The Chicago Cubs stand a miserable 39-50 at the pseudo midpoint of the season with almost no mathematical chance of making the playoffs. Their payroll – more than $146 million – is the highest in the National League, and the third highest in baseball, but it hasn’t bought success.
And the man most responsible for putting the team together, General Manager Jim Hendry, finds himself on the brink. But he’s got the support of his boss. Well, mostly.
”Like I’ve always said, I have the highest level of confidence in Jim. I think he’s doing a good job,” said Ricketts, who joined the team Sunday in Los Angeles for the first time since returning from a long family trip to Africa.

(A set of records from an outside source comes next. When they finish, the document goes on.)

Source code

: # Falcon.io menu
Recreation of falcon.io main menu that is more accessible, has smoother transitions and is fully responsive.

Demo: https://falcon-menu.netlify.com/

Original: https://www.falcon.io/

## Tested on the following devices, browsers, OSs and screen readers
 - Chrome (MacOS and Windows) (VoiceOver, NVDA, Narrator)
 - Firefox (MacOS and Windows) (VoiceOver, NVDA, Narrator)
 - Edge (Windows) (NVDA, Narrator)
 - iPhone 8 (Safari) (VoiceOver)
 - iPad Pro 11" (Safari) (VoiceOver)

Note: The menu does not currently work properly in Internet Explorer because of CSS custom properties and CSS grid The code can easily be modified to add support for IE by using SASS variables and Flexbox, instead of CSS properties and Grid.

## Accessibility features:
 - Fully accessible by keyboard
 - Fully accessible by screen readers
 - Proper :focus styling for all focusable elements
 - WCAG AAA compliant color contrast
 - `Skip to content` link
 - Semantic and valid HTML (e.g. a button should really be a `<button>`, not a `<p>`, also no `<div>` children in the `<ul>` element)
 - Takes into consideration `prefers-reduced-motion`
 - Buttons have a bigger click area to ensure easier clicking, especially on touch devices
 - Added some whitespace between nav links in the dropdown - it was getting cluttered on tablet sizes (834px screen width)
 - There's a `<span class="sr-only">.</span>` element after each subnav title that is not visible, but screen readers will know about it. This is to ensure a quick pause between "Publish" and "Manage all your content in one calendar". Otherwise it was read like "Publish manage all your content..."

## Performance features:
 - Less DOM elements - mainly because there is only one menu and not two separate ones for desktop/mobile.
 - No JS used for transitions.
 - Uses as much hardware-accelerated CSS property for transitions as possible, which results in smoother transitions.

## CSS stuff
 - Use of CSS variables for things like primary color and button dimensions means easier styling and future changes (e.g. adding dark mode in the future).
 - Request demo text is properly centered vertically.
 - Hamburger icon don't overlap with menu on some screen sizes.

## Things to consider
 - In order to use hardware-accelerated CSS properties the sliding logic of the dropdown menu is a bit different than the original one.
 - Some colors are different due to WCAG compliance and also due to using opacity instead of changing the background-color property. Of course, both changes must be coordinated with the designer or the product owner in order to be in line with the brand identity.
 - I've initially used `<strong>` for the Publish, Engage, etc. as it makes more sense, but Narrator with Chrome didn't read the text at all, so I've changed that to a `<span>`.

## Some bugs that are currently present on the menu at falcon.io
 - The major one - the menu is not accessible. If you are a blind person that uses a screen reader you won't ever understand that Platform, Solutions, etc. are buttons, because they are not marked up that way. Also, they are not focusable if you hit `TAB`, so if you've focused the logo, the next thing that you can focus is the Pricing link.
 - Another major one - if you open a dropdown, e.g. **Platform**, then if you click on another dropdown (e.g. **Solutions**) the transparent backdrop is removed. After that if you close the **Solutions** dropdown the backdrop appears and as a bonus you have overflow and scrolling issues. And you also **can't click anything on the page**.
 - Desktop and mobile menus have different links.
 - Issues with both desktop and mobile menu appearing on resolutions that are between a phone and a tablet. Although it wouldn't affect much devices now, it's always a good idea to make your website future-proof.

Asked before the Cubs’ 7-0 loss to the Dodgers about the likelihood of firing Hendry after this season, Ricketts left the door wide open.
”The fact is that right now Jim is our general manager,” he said. ”I support him. I think he does a great job. And after that, we’ll just take it one day at a time.” CHICAGO SUN-TIMES.
Support does not get more tepid.
My reading tells me that Hendry has almost no chance of surviving the winter. When a boss says things like “right now,” and “one day at a time,” he’s working very hard to avoid any confirmations of the future. And he is doing so because he believes the future to be anything but certain – he has doubts about Jim Hendry. It is truly that simple.
One consideration that comes along with Hendry’s possible departure from the Chicago Cubs’ organization: what happens to scouting director Tim Wilken? Since coming to the Cubs, Wilken has almost single-handedly reinvigorated the Cubs’ farm system. He is roundly considered one of the best of the best, and should there be a shakeup in the organization, he would have his choice of MLB gigs.
But would he leave simply because Hendry gets ousted? Ken Rosenthal has said so, though he doesn’t purport to have any inside knowledge on the issue. At a minimum, it’s a risk associated with canning Hendry. But is that a reason to keep Hendry in a role he’s obviously ill-suited for? Would Hendry consider taking on a VP role, or a return to the scouting world where he, like Wilken, was considered one of the best?